### EXERCISE OBJECTIVE
Print the entries below exactly as they appear, from the first line up to and including the line with "4,1,4,$2,$3,$4,$5,$6,$7,$8,$9,$2,$3,0*". Do not print any pictures.

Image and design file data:
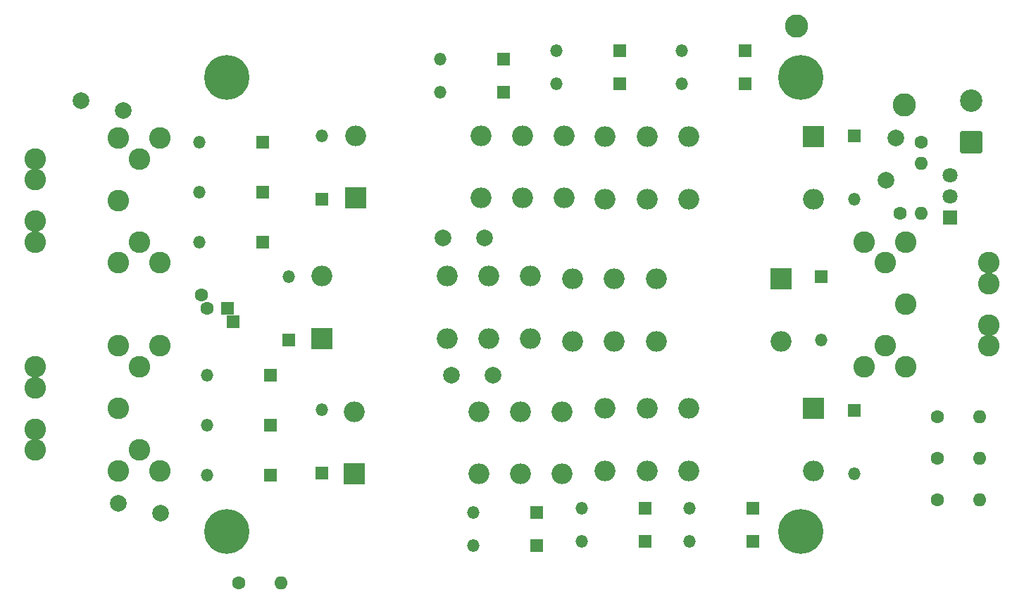
<source format=gbr>
%TF.GenerationSoftware,KiCad,Pcbnew,(6.0.10)*%
%TF.CreationDate,2023-01-23T18:05:53+00:00*%
%TF.ProjectId,bedberry_splitter,62656462-6572-4727-995f-73706c697474,rev?*%
%TF.SameCoordinates,Original*%
%TF.FileFunction,Soldermask,Top*%
%TF.FilePolarity,Negative*%
%FSLAX46Y46*%
G04 Gerber Fmt 4.6, Leading zero omitted, Abs format (unit mm)*
G04 Created by KiCad (PCBNEW (6.0.10)) date 2023-01-23 18:05:53*
%MOMM*%
%LPD*%
G01*
G04 APERTURE LIST*
G04 Aperture macros list*
%AMRoundRect*
0 Rectangle with rounded corners*
0 $1 Rounding radius*
0 $2 $3 $4 $5 $6 $7 $8 $9 X,Y pos of 4 corners*
0 Add a 4 corners polygon primitive as box body*
4,1,4,$2,$3,$4,$5,$6,$7,$8,$9,$2,$3,0*
0 Add four circle primitives for the rounded corners*
1,1,$1+$1,$2,$3*
1,1,$1+$1,$4,$5*
1,1,$1+$1,$6,$7*
1,1,$1+$1,$8,$9*
0 Add four rect primitives between the rounded corners*
20,1,$1+$1,$2,$3,$4,$5,0*
20,1,$1+$1,$4,$5,$6,$7,0*
20,1,$1+$1,$6,$7,$8,$9,0*
20,1,$1+$1,$8,$9,$2,$3,0*%
G04 Aperture macros list end*
%ADD10R,1.500000X1.500000*%
%ADD11O,1.500000X1.500000*%
%ADD12C,2.800000*%
%ADD13C,2.010000*%
%ADD14R,2.500000X2.500000*%
%ADD15O,2.500000X2.500000*%
%ADD16RoundRect,0.250001X1.099999X-1.099999X1.099999X1.099999X-1.099999X1.099999X-1.099999X-1.099999X0*%
%ADD17C,2.700000*%
%ADD18C,1.600000*%
%ADD19O,1.600000X1.600000*%
%ADD20C,2.600000*%
%ADD21C,5.400000*%
%ADD22C,2.000000*%
%ADD23R,1.800000X1.800000*%
%ADD24C,1.800000*%
%ADD25R,1.600000X1.600000*%
G04 APERTURE END LIST*
D10*
%TO.C,D13*%
X138815000Y-112000000D03*
D11*
X131195000Y-112000000D03*
%TD*%
D12*
%TO.C,TP2*%
X157000000Y-63500000D03*
%TD*%
D13*
%TO.C,F3*%
X156000000Y-67450000D03*
X154800000Y-72550000D03*
%TD*%
D12*
%TO.C,TP1*%
X144000000Y-54000000D03*
%TD*%
D14*
%TO.C,RL6*%
X87000000Y-91587500D03*
D15*
X102000000Y-91587500D03*
X107000000Y-91587500D03*
X112000000Y-91587500D03*
X112000000Y-84087500D03*
X107000000Y-84087500D03*
X102000000Y-84087500D03*
X87000000Y-84087500D03*
%TD*%
D16*
%TO.C,J3*%
X165000000Y-68000000D03*
D17*
X165000000Y-63000000D03*
%TD*%
D18*
%TO.C,R1*%
X159000000Y-68000000D03*
D19*
X159000000Y-70540000D03*
%TD*%
D10*
%TO.C,D18*%
X80815000Y-102000000D03*
D11*
X73195000Y-102000000D03*
%TD*%
D10*
%TO.C,D20*%
X112815000Y-112500000D03*
D11*
X105195000Y-112500000D03*
%TD*%
D10*
%TO.C,D2*%
X137815000Y-57000000D03*
D11*
X130195000Y-57000000D03*
%TD*%
D18*
%TO.C,SPARE3*%
X161000000Y-111000000D03*
D19*
X166080000Y-111000000D03*
%TD*%
D20*
%TO.C,J4*%
X157155000Y-80000000D03*
X157155000Y-87500000D03*
X157155000Y-95000000D03*
X154655000Y-82500000D03*
X154655000Y-92500000D03*
X152155000Y-80000000D03*
X152155000Y-95000000D03*
X167155000Y-92500000D03*
X167115000Y-90000000D03*
X167115000Y-85000000D03*
X167155000Y-82500000D03*
%TD*%
D14*
%TO.C,RL1*%
X146037500Y-67312500D03*
D15*
X131037500Y-67312500D03*
X126037500Y-67312500D03*
X121037500Y-67312500D03*
X121037500Y-74812500D03*
X126037500Y-74812500D03*
X131037500Y-74812500D03*
X146037500Y-74812500D03*
%TD*%
D10*
%TO.C,D5*%
X108815000Y-58000000D03*
D11*
X101195000Y-58000000D03*
%TD*%
D14*
%TO.C,RL3*%
X146037500Y-100012500D03*
D15*
X131037500Y-100012500D03*
X126037500Y-100012500D03*
X121037500Y-100012500D03*
X121037500Y-107512500D03*
X126037500Y-107512500D03*
X131037500Y-107512500D03*
X146037500Y-107512500D03*
%TD*%
D14*
%TO.C,RL2*%
X91062500Y-74687500D03*
D15*
X106062500Y-74687500D03*
X111062500Y-74687500D03*
X116062500Y-74687500D03*
X116062500Y-67187500D03*
X111062500Y-67187500D03*
X106062500Y-67187500D03*
X91062500Y-67187500D03*
%TD*%
D10*
%TO.C,D10*%
X79815000Y-68000000D03*
D11*
X72195000Y-68000000D03*
%TD*%
D10*
%TO.C,D16*%
X125815000Y-112000000D03*
D11*
X118195000Y-112000000D03*
%TD*%
D21*
%TO.C,H3*%
X75500000Y-114800000D03*
%TD*%
D10*
%TO.C,D22*%
X87000000Y-107815000D03*
D11*
X87000000Y-100195000D03*
%TD*%
D10*
%TO.C,D9*%
X122815000Y-61000000D03*
D11*
X115195000Y-61000000D03*
%TD*%
D22*
%TO.C,C2*%
X106500000Y-79500000D03*
X101500000Y-79500000D03*
%TD*%
D10*
%TO.C,D19*%
X112815000Y-116500000D03*
D11*
X105195000Y-116500000D03*
%TD*%
D18*
%TO.C,SPARE2*%
X161000000Y-106000000D03*
D19*
X166080000Y-106000000D03*
%TD*%
D18*
%TO.C,SPARE4*%
X77000000Y-121000000D03*
D19*
X82080000Y-121000000D03*
%TD*%
D10*
%TO.C,D17*%
X125815000Y-116000000D03*
D11*
X118195000Y-116000000D03*
%TD*%
D21*
%TO.C,H2*%
X144500000Y-60200000D03*
%TD*%
D10*
%TO.C,D15*%
X80815000Y-108000000D03*
D11*
X73195000Y-108000000D03*
%TD*%
D10*
%TO.C,D24*%
X83000000Y-91815000D03*
D11*
X83000000Y-84195000D03*
%TD*%
D10*
%TO.C,D8*%
X122815000Y-57000000D03*
D11*
X115195000Y-57000000D03*
%TD*%
D13*
%TO.C,F2*%
X67550000Y-112600000D03*
X62450000Y-111400000D03*
%TD*%
D20*
%TO.C,J1*%
X62500000Y-82500000D03*
X62500000Y-75000000D03*
X62500000Y-67500000D03*
X65000000Y-80000000D03*
X65000000Y-70000000D03*
X67500000Y-82500000D03*
X67500000Y-67500000D03*
X52540000Y-77500000D03*
X52500000Y-70000000D03*
X52540000Y-72500000D03*
X52500000Y-80000000D03*
%TD*%
D10*
%TO.C,D14*%
X138815000Y-116000000D03*
D11*
X131195000Y-116000000D03*
%TD*%
D10*
%TO.C,D7*%
X79815000Y-74000000D03*
D11*
X72195000Y-74000000D03*
%TD*%
D10*
%TO.C,D23*%
X147000000Y-84185000D03*
D11*
X147000000Y-91805000D03*
%TD*%
D10*
%TO.C,D12*%
X151000000Y-100285000D03*
D11*
X151000000Y-107905000D03*
%TD*%
D18*
%TO.C,SPARE1*%
X161000000Y-101000000D03*
D19*
X166080000Y-101000000D03*
%TD*%
D21*
%TO.C,H4*%
X144500000Y-114800000D03*
%TD*%
D10*
%TO.C,D21*%
X80815000Y-96000000D03*
D11*
X73195000Y-96000000D03*
%TD*%
D10*
%TO.C,D4*%
X79815000Y-80000000D03*
D11*
X72195000Y-80000000D03*
%TD*%
D14*
%TO.C,RL5*%
X142137500Y-84412500D03*
D15*
X127137500Y-84412500D03*
X122137500Y-84412500D03*
X117137500Y-84412500D03*
X117137500Y-91912500D03*
X122137500Y-91912500D03*
X127137500Y-91912500D03*
X142137500Y-91912500D03*
%TD*%
D13*
%TO.C,F1*%
X63100000Y-64200000D03*
X58000000Y-63000000D03*
%TD*%
D22*
%TO.C,C3*%
X107500000Y-96000000D03*
X102500000Y-96000000D03*
%TD*%
D10*
%TO.C,D11*%
X87000000Y-74815000D03*
D11*
X87000000Y-67195000D03*
%TD*%
D10*
%TO.C,D6*%
X108815000Y-62000000D03*
D11*
X101195000Y-62000000D03*
%TD*%
D14*
%TO.C,RL4*%
X90862500Y-107887500D03*
D15*
X105862500Y-107887500D03*
X110862500Y-107887500D03*
X115862500Y-107887500D03*
X115862500Y-100387500D03*
X110862500Y-100387500D03*
X105862500Y-100387500D03*
X90862500Y-100387500D03*
%TD*%
D20*
%TO.C,J2*%
X62500000Y-107500000D03*
X62500000Y-100000000D03*
X62500000Y-92500000D03*
X65000000Y-105000000D03*
X65000000Y-95000000D03*
X67500000Y-107500000D03*
X67500000Y-92500000D03*
X52500000Y-105000000D03*
X52540000Y-97500000D03*
X52500000Y-95000000D03*
X52540000Y-102500000D03*
%TD*%
D10*
%TO.C,D1*%
X151000000Y-67185000D03*
D11*
X151000000Y-74805000D03*
%TD*%
D23*
%TO.C,D25*%
X162500000Y-77050000D03*
D24*
X162500000Y-74510000D03*
X162500000Y-71970000D03*
%TD*%
D21*
%TO.C,H1*%
X75500000Y-60200000D03*
%TD*%
D10*
%TO.C,D3*%
X137815000Y-61000000D03*
D11*
X130195000Y-61000000D03*
%TD*%
D25*
%TO.C,C1*%
X76288614Y-89600000D03*
X75617677Y-88000000D03*
D18*
X72446740Y-86400000D03*
X73117677Y-88000000D03*
%TD*%
%TO.C,R2*%
X156500000Y-76500000D03*
D19*
X159040000Y-76500000D03*
%TD*%
M02*

</source>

### EXPECTED ANSWER
<source format=gbr>
%TF.GenerationSoftware,KiCad,Pcbnew,(6.0.10)*%
%TF.CreationDate,2023-01-23T18:05:53+00:00*%
%TF.ProjectId,bedberry_splitter,62656462-6572-4727-995f-73706c697474,rev?*%
%TF.SameCoordinates,Original*%
%TF.FileFunction,Soldermask,Top*%
%TF.FilePolarity,Negative*%
%FSLAX46Y46*%
G04 Gerber Fmt 4.6, Leading zero omitted, Abs format (unit mm)*
G04 Created by KiCad (PCBNEW (6.0.10)) date 2023-01-23 18:05:53*
%MOMM*%
%LPD*%
G01*
G04 APERTURE LIST*
G04 Aperture macros list*
%AMRoundRect*
0 Rectangle with rounded corners*
0 $1 Rounding radius*
0 $2 $3 $4 $5 $6 $7 $8 $9 X,Y pos of 4 corners*
0 Add a 4 corners polygon primitive as box body*
4,1,4,$2,$3,$4,$5,$6,$7,$8,$9,$2,$3,0*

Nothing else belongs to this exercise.